A crowd of sixth graders swarming, pushing in, collapsing in on themselves like a giddy, hysterical prepubescent supernova about to become a black hole. The playground is blaring, blowing its proverbial speakers with non-sixth-grade school kids—oblivious, yelling, kicking (sometimes missing) big red rubber lopsided balls, making believe, chasing each other, falling off the monkey bars or geodesic domes onto black rubber mats that only sort of cushion the fall, that kind of stuff.
"It's just a kiss. Who cares?" I feebly attempted to reason with myself. But no sixth grade mind, or at least not the one I had, was any match for the swarming chant and building tension encircling and closing in on me and the girl I was supposed to kiss. I was a shy kid. Still mostly am. And while she wasn't particularly shy, this specific set of on-the-hot-seat, in-the-spotlight circumstances1 made even her pretty sheepish. We were both blushing, about to have this moment in front of essentially the entire sixth grade who had hemmed us in amid the clamor of afternoon recess. I could barely think over the yells and chants and squeals. I couldn’t understand why everybody ELSE was making a big deal about it. But I know why it was so nerve-wracking for me: I thought Alison2 was the prettiest girl in the whole sixth grade. And this was gonna be my first kiss3.
Our faces, still clinging to a little baby fat and still unaware of the cruel, spotty number that our teenage years would pull on them (well, mine at least), were huddled together.

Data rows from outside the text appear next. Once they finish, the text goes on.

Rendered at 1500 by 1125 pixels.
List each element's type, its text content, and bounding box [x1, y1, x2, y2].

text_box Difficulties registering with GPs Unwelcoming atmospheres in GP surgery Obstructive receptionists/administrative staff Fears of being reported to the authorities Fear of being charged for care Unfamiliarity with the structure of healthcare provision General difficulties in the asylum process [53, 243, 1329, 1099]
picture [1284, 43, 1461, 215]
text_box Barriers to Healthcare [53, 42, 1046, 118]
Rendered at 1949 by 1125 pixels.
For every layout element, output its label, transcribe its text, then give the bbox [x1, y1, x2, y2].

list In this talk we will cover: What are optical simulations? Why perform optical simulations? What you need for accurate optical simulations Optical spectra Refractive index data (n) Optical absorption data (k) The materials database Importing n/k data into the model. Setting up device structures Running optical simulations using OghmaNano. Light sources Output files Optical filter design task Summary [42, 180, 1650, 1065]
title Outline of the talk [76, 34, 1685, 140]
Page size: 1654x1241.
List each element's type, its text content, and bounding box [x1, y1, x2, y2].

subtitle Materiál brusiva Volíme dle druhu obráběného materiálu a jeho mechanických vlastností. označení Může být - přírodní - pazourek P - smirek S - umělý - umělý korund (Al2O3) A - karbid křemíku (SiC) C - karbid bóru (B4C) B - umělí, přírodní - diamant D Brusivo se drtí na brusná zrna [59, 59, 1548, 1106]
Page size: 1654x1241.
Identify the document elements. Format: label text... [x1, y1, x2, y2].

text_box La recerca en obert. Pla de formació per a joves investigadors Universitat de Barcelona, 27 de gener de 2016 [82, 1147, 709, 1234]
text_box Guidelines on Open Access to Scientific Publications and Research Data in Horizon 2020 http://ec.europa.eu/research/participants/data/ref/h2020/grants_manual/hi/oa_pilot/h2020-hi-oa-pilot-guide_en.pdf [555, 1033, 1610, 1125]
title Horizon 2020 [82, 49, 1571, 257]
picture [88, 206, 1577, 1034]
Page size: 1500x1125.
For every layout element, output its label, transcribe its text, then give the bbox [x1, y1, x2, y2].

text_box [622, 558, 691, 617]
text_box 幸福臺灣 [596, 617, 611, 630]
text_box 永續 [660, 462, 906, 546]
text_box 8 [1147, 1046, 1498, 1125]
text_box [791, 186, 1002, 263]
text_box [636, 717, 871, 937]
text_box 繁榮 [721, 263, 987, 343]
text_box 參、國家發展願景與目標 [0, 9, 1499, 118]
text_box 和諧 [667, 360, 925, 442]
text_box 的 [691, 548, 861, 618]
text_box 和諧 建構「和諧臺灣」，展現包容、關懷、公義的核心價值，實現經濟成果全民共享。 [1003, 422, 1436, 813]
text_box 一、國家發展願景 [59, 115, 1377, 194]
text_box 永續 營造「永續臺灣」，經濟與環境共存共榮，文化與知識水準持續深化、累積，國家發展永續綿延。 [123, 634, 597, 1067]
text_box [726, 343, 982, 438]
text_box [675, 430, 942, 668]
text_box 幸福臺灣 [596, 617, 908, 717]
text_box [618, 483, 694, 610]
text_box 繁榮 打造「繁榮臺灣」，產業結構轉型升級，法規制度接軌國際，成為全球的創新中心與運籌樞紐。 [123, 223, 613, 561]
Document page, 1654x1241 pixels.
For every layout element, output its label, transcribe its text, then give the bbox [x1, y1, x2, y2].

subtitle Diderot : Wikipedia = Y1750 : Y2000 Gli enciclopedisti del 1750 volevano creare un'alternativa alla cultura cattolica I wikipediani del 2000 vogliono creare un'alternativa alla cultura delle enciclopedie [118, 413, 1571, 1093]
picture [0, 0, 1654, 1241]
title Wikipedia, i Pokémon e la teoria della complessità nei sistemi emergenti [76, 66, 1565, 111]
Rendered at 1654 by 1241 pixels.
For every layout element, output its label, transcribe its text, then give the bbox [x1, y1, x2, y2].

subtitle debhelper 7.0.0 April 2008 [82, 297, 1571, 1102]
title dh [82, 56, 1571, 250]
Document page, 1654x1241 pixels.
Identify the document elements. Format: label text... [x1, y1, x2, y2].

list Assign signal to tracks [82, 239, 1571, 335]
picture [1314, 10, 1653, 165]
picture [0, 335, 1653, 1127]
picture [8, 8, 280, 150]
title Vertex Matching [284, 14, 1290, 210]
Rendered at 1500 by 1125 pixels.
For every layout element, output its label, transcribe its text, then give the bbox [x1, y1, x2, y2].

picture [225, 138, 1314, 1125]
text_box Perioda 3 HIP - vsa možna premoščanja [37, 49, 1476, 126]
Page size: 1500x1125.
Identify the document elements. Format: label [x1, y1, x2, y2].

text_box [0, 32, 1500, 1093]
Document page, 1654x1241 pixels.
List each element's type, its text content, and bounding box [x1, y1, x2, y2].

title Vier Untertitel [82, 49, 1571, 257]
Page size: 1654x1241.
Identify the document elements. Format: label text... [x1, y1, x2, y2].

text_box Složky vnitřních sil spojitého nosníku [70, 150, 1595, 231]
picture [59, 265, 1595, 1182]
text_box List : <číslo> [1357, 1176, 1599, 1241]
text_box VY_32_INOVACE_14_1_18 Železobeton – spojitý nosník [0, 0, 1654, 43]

I think that's as close to any face as I'd ever been, at least as close to any face that I wasn't blood-related to. (My family won't be patenting any hugs or signs of affection any time soon.) I remember us having a conversation in those close facial quarters (which, now, makes me realize there was genuine connection and affection there), laughing at how stupid the whole situation was, feeling her breath on my face, and trying somehow to defuse the hype that was only escalating as what felt like the entirety of the world pushed in on us.
Finally, I screwed up my courage, squinted/closed my eyes, and led with my chin. We kissed for practically no time at all, our lips making the briefest and most box-checking amount of contact. And, frankly, I still hear the deafening squeals of the sixth grade girls and the testoste-roar of the boys and the innocent chatter more than I remember anything connected to my lips. I also remember the weight gone in pure relief, Alison blushing and smiling, and—even as a dumb kid—me punching a dumb mental notch in my belt.
It was a thrill, yes.
And also I was so glad it was over.4
In case you wondered why this first kiss was so pressured and public, a braintrust of sixth grade movers and shakers (surprise: all girls) had decreed that 3-4 “couples” were going to get “married” in the alley by the bathroom entrances during lunch recess. Even then, we all knew it was just a poorly-veiled ruse to instigate some kissing. It may have been my first real experience with peer pressure. And somehow I both fell for it and fell short of it. How did I fall short? Well, to overshare and embarrass myself even further, the lunch recess, post-vows kiss (before the actual first kiss) had been deemed by the committee unsatisfactory. (They weren’t wrong. We had, like, touched faces. Sort of. I don’t know. It was weird. There was a lot of anxiety involved, ok?) So we were required to atone at the next recess and, of course, that involved far more people as word had spread. Good times.
Proof of Alison’s bona fides: her Christmas gift to me was a Beatles cassette, 20 Greatest Hits, that was so impactful that nearly 40 years later I still hear its sequencing, especially with the early-era songs. I can’t hear the end of “She Loves You” without immediately anticipating the harmonica intro of “Love Me Do” in my head. And then “Love Me Do” ending brings up “I Want To Hold Your Hand.” You get the idea. Further proof of Alison’s bona fides: years later, when we were both in high school, she was the only one I could talk into going to see a Peter Tosh documentary at the Tower Theater.
While we were “going together” (or married, as the case may be), one Friday afternoon we went to Trolley Square to see the newest Molly Ringwald movie, For Keeps. We figured it would be a John Hughes-ish/Sixteen Candles-esque teenager movie (it was actually directed by the guy who directed the Karate Kid movies, as well as Rocky and…Rocky V? It had zero good fight scenes, for what it’s worth.) and were just a little uncomfortable when we realized it was a movie about a teenager who gets pregnant (including a PG-13 scene of, uh, conception) and grapples with the decision to keep the baby. Compounding the awkwardness, when she picked us up after the movie, Alison’s mom proceeded to give us (who hadn’t even kissed yet, at that point) a nice little talking to about the importance of being careful when it comes to teen pregnancy. I think I probably said somewhere between zero and four words the whole way home. “Thanks for the ride” would’ve been the four. All else being equal, though, Alison’s mom’s lecture was 100% effective: neither of us got pregnant before our time.
I just want to take a moment and call out how unreasonably proud I am of this email’s subhead: FUMBLING TOWARDS ADEQUACY, a play on Sarah Mclachlan’s album Fumbling Towards Ecstasy, that seems like as good a summary of the events mentioned here as I could find.